Even with the latest qcacld2 driver, which does not generate the previous errors in the system log (thanks for that), the signal strength is still bad and recent disconnects occur in the “fringe regions”, where other devices work flawlessly.
I checked with 5 different devices lying next to the Pocket Reform and any one of them had more than 10 dBm better RSSI while using the same band on the AP. Another device in the next room even had the same RSSI. So there seems to be a problem with reception.
I saw that the Wi-Fi antenna sits on the standby-switch and trrs-jack board. I tried several other antenna types and locations (inside the case, outside the case, glued on the non copper part of the top cover, etc.), with no change in actual reception.
After I let the device stay powered off for while, I noticed that the measurements were much better. So I checked the thermals on the Wi-Fi-Chipset, which rose quickly and where then quite high, while not having a cooling device or heat conductive material attached. I then put a thermal pad on top, connecting it to the top cover and the signal strength shot up and was almost in same ballpark as the other devices, which seems to point at a thermal chipset issue. I did not yet do intensive transfers and/or long-term stability tests, but this seems to be promising.
I cut the pad to be exactly the size of the chip, so that it does not contact with the surrounding parts. I tested the top cover contact, by sticking the pad on the chip and see if the pad would adhere to the top if opened, which it did.
I am also reporting some wifi issues, after adding the thermal pad, it went from “few minutes” to “a dozen of minutes”, but as soon as the device gets a bit hot, the wifi gets disconnected and does not reconnect until a reboot.
Even when standing close to the AP.
edit: I moved the system to the SSD (from the eMMC flash) and it seems to be better so far, I will report back later today.

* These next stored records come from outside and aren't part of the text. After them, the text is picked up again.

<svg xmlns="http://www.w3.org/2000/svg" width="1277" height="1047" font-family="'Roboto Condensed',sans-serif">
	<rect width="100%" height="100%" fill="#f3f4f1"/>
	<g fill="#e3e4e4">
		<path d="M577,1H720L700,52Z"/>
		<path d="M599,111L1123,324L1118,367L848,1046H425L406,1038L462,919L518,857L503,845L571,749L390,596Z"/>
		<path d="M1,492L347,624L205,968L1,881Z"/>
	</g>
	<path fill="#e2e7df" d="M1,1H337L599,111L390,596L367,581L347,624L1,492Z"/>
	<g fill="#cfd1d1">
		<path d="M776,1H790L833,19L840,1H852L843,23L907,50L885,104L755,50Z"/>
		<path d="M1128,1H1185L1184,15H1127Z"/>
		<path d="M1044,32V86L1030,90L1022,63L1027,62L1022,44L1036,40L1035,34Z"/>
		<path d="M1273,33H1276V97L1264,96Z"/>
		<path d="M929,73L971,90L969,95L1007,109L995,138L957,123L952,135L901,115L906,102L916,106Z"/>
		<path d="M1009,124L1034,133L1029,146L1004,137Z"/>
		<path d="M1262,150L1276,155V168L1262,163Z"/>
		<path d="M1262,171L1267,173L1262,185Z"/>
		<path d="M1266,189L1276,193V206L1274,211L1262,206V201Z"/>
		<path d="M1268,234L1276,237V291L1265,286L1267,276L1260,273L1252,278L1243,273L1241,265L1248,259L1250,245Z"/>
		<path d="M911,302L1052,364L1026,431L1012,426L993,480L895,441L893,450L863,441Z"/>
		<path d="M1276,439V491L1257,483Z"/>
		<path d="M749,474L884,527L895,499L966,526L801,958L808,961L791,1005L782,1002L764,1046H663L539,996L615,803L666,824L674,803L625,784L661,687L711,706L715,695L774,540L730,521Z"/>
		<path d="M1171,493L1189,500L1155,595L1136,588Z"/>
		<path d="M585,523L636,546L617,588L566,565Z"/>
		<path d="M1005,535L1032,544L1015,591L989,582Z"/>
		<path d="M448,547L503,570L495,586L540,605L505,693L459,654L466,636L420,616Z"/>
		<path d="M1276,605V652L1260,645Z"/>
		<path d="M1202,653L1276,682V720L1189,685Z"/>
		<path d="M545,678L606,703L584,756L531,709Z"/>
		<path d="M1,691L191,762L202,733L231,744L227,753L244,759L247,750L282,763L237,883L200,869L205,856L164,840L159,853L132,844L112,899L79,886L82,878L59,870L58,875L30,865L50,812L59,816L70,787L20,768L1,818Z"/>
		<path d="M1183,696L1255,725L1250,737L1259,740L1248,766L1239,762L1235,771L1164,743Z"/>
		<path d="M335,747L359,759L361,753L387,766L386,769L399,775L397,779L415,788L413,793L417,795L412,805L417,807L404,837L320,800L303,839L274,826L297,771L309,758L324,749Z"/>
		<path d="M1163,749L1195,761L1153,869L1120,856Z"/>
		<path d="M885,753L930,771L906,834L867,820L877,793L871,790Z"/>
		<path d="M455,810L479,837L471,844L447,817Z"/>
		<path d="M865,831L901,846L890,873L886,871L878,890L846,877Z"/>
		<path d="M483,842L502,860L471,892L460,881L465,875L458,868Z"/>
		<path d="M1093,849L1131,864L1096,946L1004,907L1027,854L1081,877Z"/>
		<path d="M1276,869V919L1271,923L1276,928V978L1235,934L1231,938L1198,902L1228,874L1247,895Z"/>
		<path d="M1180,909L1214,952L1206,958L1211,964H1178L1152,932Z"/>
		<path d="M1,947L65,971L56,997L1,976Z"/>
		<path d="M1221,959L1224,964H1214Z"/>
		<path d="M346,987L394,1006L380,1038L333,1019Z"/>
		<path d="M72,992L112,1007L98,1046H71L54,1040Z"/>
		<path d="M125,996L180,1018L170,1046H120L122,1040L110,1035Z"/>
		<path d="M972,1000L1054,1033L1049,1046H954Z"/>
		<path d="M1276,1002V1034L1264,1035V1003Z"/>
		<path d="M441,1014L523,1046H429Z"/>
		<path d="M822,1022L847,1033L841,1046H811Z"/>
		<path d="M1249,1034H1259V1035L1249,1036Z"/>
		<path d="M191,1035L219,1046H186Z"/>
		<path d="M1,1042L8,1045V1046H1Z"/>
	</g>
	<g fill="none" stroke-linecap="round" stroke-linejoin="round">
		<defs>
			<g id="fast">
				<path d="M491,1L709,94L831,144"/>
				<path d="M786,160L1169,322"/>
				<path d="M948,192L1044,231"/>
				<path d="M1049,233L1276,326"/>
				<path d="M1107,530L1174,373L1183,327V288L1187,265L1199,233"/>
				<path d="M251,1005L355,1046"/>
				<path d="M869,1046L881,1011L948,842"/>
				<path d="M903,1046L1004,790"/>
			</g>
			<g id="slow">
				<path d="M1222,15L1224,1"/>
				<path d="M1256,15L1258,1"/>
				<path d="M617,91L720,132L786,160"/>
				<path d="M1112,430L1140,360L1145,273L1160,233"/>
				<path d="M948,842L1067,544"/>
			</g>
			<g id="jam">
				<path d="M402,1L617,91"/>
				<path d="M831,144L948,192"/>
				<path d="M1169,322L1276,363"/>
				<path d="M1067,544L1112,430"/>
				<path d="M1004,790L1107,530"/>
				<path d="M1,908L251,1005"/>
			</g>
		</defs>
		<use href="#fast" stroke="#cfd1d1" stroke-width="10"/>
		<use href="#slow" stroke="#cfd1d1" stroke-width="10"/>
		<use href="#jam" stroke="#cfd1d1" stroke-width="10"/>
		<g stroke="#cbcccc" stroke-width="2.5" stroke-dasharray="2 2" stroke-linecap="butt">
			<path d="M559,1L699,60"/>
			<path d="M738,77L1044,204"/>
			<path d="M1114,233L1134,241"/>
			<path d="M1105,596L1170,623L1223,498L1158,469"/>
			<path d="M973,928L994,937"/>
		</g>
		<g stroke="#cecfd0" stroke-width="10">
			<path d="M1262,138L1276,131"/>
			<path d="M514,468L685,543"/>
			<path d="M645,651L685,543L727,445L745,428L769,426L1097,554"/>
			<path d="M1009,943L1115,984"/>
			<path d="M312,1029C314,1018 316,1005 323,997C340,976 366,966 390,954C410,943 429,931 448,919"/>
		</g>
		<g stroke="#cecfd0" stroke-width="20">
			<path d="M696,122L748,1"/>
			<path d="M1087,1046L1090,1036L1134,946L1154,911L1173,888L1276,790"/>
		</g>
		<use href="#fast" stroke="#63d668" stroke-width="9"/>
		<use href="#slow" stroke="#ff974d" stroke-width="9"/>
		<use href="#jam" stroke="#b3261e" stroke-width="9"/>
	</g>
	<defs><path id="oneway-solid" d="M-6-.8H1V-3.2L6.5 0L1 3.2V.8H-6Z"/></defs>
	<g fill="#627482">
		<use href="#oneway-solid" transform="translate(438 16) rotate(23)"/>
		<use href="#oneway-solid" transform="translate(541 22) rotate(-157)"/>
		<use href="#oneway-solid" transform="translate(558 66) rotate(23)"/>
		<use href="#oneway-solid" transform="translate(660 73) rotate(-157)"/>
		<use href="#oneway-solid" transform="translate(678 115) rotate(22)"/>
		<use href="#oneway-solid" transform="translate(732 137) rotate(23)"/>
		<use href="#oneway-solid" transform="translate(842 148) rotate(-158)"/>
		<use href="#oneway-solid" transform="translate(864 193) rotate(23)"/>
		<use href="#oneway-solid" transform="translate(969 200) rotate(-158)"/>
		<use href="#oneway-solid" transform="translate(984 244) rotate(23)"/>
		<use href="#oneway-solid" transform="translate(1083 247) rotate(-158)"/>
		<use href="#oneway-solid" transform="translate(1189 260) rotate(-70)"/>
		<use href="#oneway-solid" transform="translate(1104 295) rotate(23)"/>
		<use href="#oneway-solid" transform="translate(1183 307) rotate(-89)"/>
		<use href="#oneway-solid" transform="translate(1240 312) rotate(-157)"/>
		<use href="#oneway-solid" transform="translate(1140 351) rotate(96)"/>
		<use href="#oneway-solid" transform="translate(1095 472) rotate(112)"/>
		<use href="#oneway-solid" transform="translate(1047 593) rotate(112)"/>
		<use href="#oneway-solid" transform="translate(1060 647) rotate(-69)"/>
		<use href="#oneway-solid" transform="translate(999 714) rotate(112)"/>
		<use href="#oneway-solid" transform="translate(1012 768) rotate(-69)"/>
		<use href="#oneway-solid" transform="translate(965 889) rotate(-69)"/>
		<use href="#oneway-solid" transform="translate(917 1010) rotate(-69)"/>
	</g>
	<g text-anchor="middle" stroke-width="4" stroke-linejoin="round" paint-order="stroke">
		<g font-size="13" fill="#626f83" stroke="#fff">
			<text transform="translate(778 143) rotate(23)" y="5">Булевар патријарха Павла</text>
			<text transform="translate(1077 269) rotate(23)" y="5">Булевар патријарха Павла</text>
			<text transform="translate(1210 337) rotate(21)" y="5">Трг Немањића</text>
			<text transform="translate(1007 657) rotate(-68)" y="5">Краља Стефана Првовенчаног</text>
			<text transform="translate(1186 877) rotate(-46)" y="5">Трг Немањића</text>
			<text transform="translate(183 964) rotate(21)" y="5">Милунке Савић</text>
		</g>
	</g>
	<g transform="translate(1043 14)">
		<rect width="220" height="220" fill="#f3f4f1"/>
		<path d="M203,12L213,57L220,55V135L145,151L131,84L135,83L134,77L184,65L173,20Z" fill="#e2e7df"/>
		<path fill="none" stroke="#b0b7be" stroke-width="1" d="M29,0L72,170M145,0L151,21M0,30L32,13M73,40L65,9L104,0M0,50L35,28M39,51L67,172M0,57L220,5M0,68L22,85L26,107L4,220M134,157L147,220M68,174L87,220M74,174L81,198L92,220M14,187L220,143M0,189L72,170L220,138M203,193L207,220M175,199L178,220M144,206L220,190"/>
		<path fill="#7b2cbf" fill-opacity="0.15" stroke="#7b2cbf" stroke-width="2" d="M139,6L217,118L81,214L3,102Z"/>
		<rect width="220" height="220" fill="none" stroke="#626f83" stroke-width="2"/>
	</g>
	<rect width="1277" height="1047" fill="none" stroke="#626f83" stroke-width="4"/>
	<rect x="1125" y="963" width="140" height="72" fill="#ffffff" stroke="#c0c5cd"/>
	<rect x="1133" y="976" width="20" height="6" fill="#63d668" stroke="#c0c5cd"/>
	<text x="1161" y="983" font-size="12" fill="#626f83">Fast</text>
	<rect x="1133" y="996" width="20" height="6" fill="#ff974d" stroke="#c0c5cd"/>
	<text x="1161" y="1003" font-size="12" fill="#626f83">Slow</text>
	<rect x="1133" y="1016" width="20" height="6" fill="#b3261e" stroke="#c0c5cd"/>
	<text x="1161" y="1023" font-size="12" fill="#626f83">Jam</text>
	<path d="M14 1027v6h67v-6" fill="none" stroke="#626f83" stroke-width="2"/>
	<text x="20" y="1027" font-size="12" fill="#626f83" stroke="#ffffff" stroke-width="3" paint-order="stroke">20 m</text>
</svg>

Yeah, my pad workaround is far from perfect as the CPU apparently generates just to much heat. When the thermal capacity of the top cover is reached, the Wi-Fi modules does tends to fall-back to the old pattern.
You could try to force the CPU freq to the lowest possible values.
This is kinda related to this topic but I wonder whether a custom backplate with many vias between the two copper layers would help dissipating the heat by increasing the copper surface.
Small update, I ordered some better thermal pads and with the thermal pad + having the OS on the SSD, I am able to get the wifi working for multiple hours now.
My guess is that having the OS on the flash memory makes the overheating issue worse, but I may be wrong.
I noticed that sometimes when the laptop is idle, the wifi disconnects/reconnects instantly when trying to load a page in Firefox, but that may be software/driver related?
Anyway, mostly sharing if it can help people having the same issue.
that would make sense, as I also run the root partition from encrypted NVMe. That would explain, why I had a much better experience with only a pad already.
I can confirm the random disconnect/reconnect problem while initiation a bigger transfer after a longer idle period.
Yep, have noticed the same thing on my Pocket, and indeed moving the OS to NVMe seems to have helped (though not entirely). I have a thermal pad on the way to try that out.
I’m seeing much lower wifi range with the 8M Plus compared to the A311D, locations where the A311D maintains connection, the 8M Plus will cycle between dropping out and connecting.
Does the A311D Realtek Wi-Fi chipset gets anywhere near the temperatures of the QCA chipset of the i.MX8MPlus?
Can you measure the temperature difference between the two?
The latest driver update for the QCA seems to limit the maximum transfer speed in 5GHz to 96MBit/s and therefore alleviating some heat and running much more stable. Can anyone confirm that?
I only have the internal thermal sensors to go by, but it generally seems the idle temps while connected to wifi of the a311d are less than the mplus - about 5-10C lower, total power draw is also lower on idle 5W vs 7W. I ran the mplus with the thermal pad on the QCA chip as well - though I’m not convinced my 2mm thermal pads were making good contact with the case lid
That would make sense. It already made a difference to throttle the MPlus to 1,2GHz to get it to drop below 70°C. If the A311D is that much cooler, then the wireless chipset will likely be also.
I’ve just added a thermal pad without transferring OS to nvme (yet, I’ve got one installed I’ve just not done the needful) and it’s not really helped, so I’ll try doing the transfer later and report back as to whether it helps with the wifi.
sadly that makes sense, as the thermal pad usability dwindles fast as the CPU heats up the topcover quite fast and then there is no heat capacity left to be useful for the Wi-Fi. My experience is, that it best worked right after startup, when the top cover is not yet hot to the touch.